## DESCRIPTION OF THE TASK
For the records that follow, return only the count of lines containing the string "linejoin".

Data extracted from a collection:
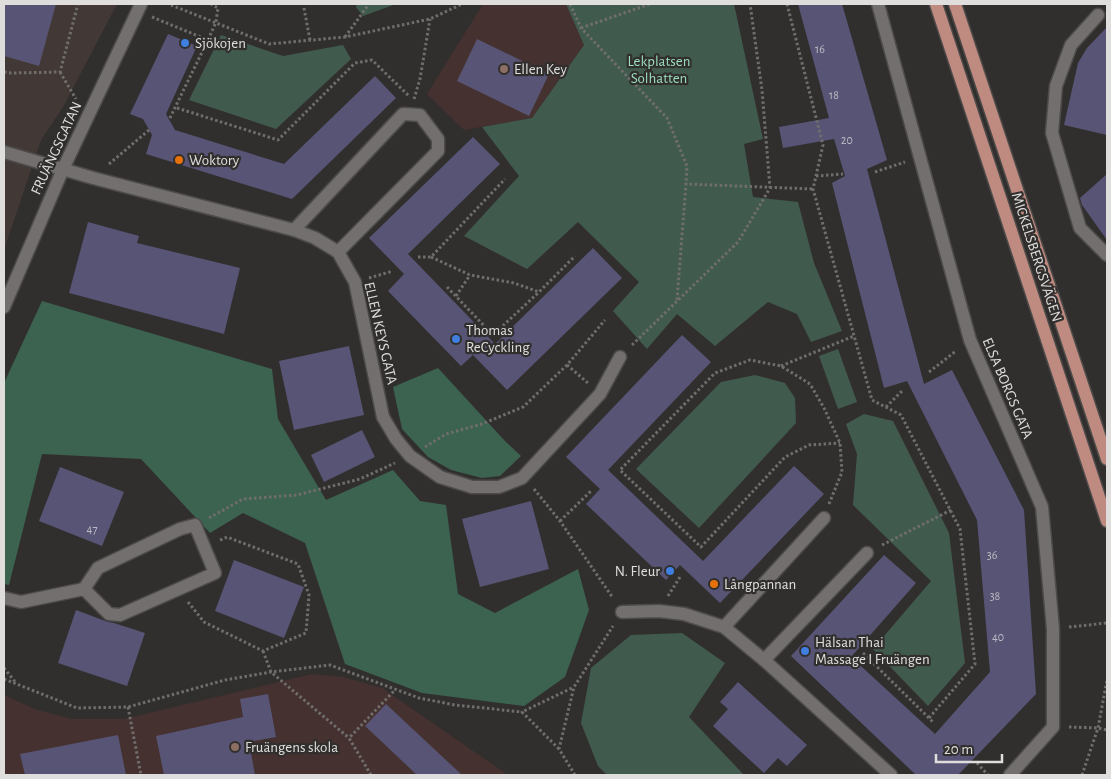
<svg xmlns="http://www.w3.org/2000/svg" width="1111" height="779" viewBox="0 0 1111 779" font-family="'Alegreya Sans',sans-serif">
  <rect width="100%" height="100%" fill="#312f2e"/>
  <polygon fill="#423936" points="4,4 117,4 63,107 41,140 4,250"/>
  <g fill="#45312f">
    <polygon points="483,4 568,4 584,45 532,118 464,130 427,94"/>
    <polygon points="312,674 343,677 382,688 508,775 4,775 4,695 37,710 72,719 124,719"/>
  </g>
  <g fill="#415a4e">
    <polygon points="357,4 396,4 363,16 356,7"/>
    <polygon points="566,4 734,4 763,139 744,144 753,197 798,202 814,263 842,331 811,342 797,314 768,302 715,346 677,314 647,349 613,311 639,282 578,222 527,269 464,236 519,176 482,127 532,118 584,45"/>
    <polygon points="221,35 283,56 343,45 351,59 276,129 189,100"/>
    <polygon points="838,349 857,402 838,409 819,356"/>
    <polygon points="755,375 785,383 795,398 796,423 699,528 636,469 721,382"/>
    <polygon points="864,414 893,421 949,533 965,663 928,706 873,649 931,581 853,505 857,454 846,424"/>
    <polygon points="682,633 725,663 689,717 744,775 607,775 598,766 581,723 591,668 631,635"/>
  </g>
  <g fill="#3c6250">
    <polygon points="42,301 272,369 278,419 326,500 393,470 420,501 446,505 458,594 495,613 578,569 589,610 565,677 524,706 422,693 345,664 305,543 243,513 210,533 141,459 42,454 9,585 4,584 4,383"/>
    <polygon points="438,368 505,441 521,456 500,476 482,478 451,470 428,457 402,429 393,387"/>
  </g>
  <g fill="#585475">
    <polygon points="4,4 56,4 39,66 4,56"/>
    <polygon points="798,4 842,4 887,160 867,169 924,384 952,370 1024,510 1036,694 958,775 916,775 791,656 884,555 916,583 851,657 935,734 990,672 977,520 907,381 884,388 832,183 845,176 834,139 783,148 779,127 829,118"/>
    <polygon points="1107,27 1107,135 1064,125 1078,63 1087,48"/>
    <polygon points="168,34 197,46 166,114 175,130 284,164 375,76 396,98 292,199 146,154 152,135 143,119 130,114"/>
    <polygon points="477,39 549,74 529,116 457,81"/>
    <polygon points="473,137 500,164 408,254 495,344 593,248 622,278 507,390 473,355 461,366 388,291 404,274 369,238"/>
    <polygon points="1107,174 1107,240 1082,205 1080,198"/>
    <polygon points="88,222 139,236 137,243 240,268 224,334 69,293"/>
    <polygon points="682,335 711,362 608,470 703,561 794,466 824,494 720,603 680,565 666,580 586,504 600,489 566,457"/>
    <polygon points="349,346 364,415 294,430 279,361"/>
    <polygon points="362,430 375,457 324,482 311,455"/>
    <polygon points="60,467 124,492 102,546 39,521"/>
    <polygon points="531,501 549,569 480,587 462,519"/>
    <polygon points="234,560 304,587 284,638 215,611"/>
    <polygon points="76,610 108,622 114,623 145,633 127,686 58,663"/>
    <polygon points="738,682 807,745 787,766 778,758 764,773 713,726 728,709 720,702"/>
    <polygon points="268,694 276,737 249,742 255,775 164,775 156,736 243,717 240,699"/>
    <polygon points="386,704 462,775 417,775 365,726"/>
    <polygon points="118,735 126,775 25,775 20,754"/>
  </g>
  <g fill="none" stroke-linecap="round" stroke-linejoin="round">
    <g stroke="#4d4b4a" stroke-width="15">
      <g id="minor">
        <polyline points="878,4 970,340 1042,507 1053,629 1053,727 1010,775"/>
        <polyline points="1098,15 1071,45 1056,86 1052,133 1080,228 1107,255"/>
        <polyline points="4,152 93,178 294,230 315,238 338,252 355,282 383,417 396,439 410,456 440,477 472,487 499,487 522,478 600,394 620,357"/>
        <polyline points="294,230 403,114 420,115 438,139 438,151 338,252"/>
        <polyline points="4,307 63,169 141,4"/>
        <polygon points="195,525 215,573 120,615 109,614 84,589 98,568 180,529"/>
        <polyline points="4,598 21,602 84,589"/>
        <polyline points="622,612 659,611 684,614 724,627 764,660 891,775"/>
        <polyline points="724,627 824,518"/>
        <polyline points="764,660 867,553"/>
      </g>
    </g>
    <g stroke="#4d4b4a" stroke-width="15">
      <g id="major">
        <polyline points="936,4 1107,521"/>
        <polyline points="955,4 1107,459"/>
      </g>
    </g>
    <g stroke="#706e6d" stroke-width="3" stroke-dasharray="2.5 2.5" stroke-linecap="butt">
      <polyline points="570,4 581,28 667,118 687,166 686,184"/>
      <polyline points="787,4 823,145 813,189 872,400 901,415 960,529 975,664 929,718"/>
      <polyline points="171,5 269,44 345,37 430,19 462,4"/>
      <polyline points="304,8 310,40"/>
      <polyline points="152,17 208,40 169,120"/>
      <polyline points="581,28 650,4"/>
      <polyline points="345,37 369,4"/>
      <polyline points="208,40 216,22 218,8 211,4"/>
      <polyline points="4,72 11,73 60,72 78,4"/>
      <polyline points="60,72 76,99"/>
      <polyline points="414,99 420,79 430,19"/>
      <polyline points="177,108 278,140 355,63 372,60 409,96"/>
      <polyline points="109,164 149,130"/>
      <polyline points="875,172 905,162"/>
      <polyline points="816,176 843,174"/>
      <polyline points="418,257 431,257 505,179"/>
      <polyline points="431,257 470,275 514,283 539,292 575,256"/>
      <polyline points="369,278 393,271"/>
      <polyline points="447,287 493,335 539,292"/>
      <polyline points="456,296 470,275"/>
      <polyline points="677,300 686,184 813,189"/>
      <polyline points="632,345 738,242 770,188 762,90 750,4"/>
      <polyline points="567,365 588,383"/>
      <polyline points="781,366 854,336"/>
      <polyline points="929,372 956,351"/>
      <polyline points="886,407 903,390"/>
      <polyline points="425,447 446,434 482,424 523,407 567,365 605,320"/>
      <polyline points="534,489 560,521 613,598"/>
      <polyline points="829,504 842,472 840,443 824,408 810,384 781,366 750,360 715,373 620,470 701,547 785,457 809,445 840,443"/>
      <polyline points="209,518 243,499 297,495 360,479 395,463"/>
      <polyline points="560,521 591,491"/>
      <polyline points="882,545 951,510"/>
      <polyline points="668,596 680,577"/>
      <polyline points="188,602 204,622 263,651 306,633 309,595 298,564 227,537 218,541"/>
      <polyline points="1069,627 1107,623"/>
      <polyline points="263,651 271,672 349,738"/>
      <polyline points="863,653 934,723"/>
      <polyline points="4,668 16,683"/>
      <polyline points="4,679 77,708 128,707 225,680 271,672 330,665 419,698 455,705 522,712"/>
      <polyline points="128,707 141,775"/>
      <polyline points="1069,727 1098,728 1107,730"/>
      <polyline points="559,749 522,712 574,687"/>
      <polyline points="977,763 988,775"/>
      <polyline points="371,775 349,738 395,690"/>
      <polyline points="575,775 559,749 574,687 613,626"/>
      <polyline points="1082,775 1098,728 1107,680"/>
    </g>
    <use href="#minor" stroke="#726f6e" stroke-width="12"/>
    <use href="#major" stroke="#bf8a80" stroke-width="12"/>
  </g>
  <g fill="#3f7fe0" stroke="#312f2e" stroke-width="2">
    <circle cx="185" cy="43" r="5"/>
    <circle cx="456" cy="339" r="5"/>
    <circle cx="670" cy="571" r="5"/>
    <circle cx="805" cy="651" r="5"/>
  </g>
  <g fill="#8d6e63" stroke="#312f2e" stroke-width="2">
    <circle cx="504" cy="69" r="5"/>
    <circle cx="235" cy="747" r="5"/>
  </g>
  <g fill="#e8710a" stroke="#312f2e" stroke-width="2">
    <circle cx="179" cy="160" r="5"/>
    <circle cx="714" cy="584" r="5"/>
  </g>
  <g text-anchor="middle" stroke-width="4.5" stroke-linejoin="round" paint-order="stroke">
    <g font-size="12" fill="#bebcc3">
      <text x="820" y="53">16</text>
      <text x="834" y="99">18</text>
      <text x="847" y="144">20</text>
      <text x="92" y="533">47</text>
      <text x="992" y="559">36</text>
      <text x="995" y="600">38</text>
      <text x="998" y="641">40</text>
    </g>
    <g font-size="15" fill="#e0dedd" stroke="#312f2e" text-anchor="start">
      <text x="195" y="48">Sjökojen</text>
      <text x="514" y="74">Ellen Key</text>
      <text x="189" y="165">Woktory</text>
      <text x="466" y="335">Thomas<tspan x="466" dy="17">ReCyckling</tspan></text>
      <text x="660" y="576" text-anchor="end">N. Fleur</text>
      <text x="724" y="589">Långpannan</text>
      <text x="815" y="647">Hälsan Thai<tspan x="815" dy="17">Massage I Fruängen</tspan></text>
      <text x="245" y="752">Fruängens skola</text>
    </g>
    <g font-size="15" fill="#9adebc" stroke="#312f2e">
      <text x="659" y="66">Lekplatsen<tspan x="659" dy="17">Solhatten</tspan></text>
    </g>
    <g font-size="15" fill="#e0dedd" stroke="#312f2e">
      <text transform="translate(56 148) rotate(-65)" y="5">FRUÄNGSGATAN</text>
      <text transform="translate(1037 257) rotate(72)" y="5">MICKELSBERGSVÄGEN</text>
      <text transform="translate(381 333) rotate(77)" y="5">ELLEN KEYS GATA</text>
      <text transform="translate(1008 388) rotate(67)" y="5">ELSA BORGS GATA</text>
    </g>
  </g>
  <rect width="1111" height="779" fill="none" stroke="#e0dedd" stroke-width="10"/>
  <path d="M936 754v8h66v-8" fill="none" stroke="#e0dedd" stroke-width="2.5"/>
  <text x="944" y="754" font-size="15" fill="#e0dedd" stroke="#312f2e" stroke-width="4" paint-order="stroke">20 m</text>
</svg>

## TASK ANSWER
2